Postby marenw on Mon Jan 08, 2018 6:08 pm

Hello fermenters! Warning: this post includes discussion of dog bodily functions and waste products. :shock:

For over a year now, I have been feeding my dog Lola 1 TBSP of home-fermented kefir per day. Although she is generally healthy at about 12-13 years old, I started the kefir because she had very occasional (every few months) unexplained bouts of diarrhea and vomiting that would last for a few days each time. Those problems have almost disappeared since she's been getting the kefir, although to be honest it has returned a couple times after an abrupt change in diet.

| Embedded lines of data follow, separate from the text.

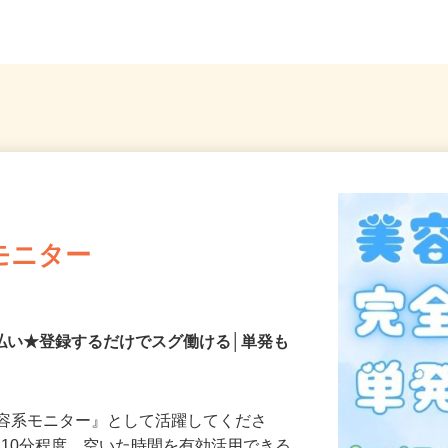
選べます
内・神奈川・埼玉・千葉
神奈
モニター
払い★登録するだけでスグ働ける│単発も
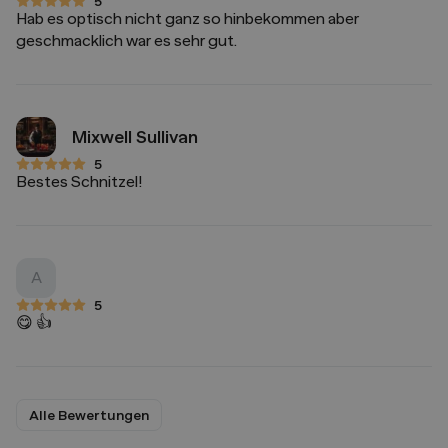
5
5 von 5 Sternen
Hab es optisch nicht ganz so hinbekommen aber
geschmacklich war es sehr gut.
Mixwell Sullivan
5
5 von 5 Sternen
Bestes Schnitzel!
A
5
5 von 5 Sternen
😋 👍
Alle Bewertungen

I bought my kefir grains from a seller on Amazon who seemed knowledgeable and included an extensive guide for getting started and troubleshooting. I live in a mid-sized city in Louisiana and don't really have access to anything fancy as far as milk goes, so the milk that I use is just regular store brand 2%. (Not organic--I know the UHT milk doesn't play well with grains.) I also drink a cup of the kefir per day myself.

This year I came across an interesting crowdfunded research project at [url][/url] that aims to analyze the stool of a large sample of healthy dogs, in order to develop fecal transplant capsules to treat other dogs suffering from chronic digestive issues. The owners of the healthy dogs receive a report on their pet's gut microbiome, and I was interested to see how Lola's compared to the general canine population.

So here's her report:

As you can see, 100% of her gut microbes apparently come from the Firmicutes phylum. If you click on "Firmicutes" it will break down into classes, orders, etc. Unsurprisingly based on that, the comparison at the bottom shows that her intestinal flora are much less diverse than other dogs'.

Is this a sign that our kefir grains need to be diversified? I saw the other recent post about ensuring biodiversity of your grains, and I might try crushing up some probiotic capsules in there as suggested.

If Lola and I both generally have no digestive complaints though, do I need to put in the effort to diversify the grains? I suppose more microbial diversity would necessarily mean we'd both be more resistant to any given "bad bacteria" that we may encounter.

Thanks for any wisdom you can offer! I tried emailing the AnimalBiome people about this, as they said they would gladly consult one-on-one...but I never received a reply. Then I thought to look for a forum such as this!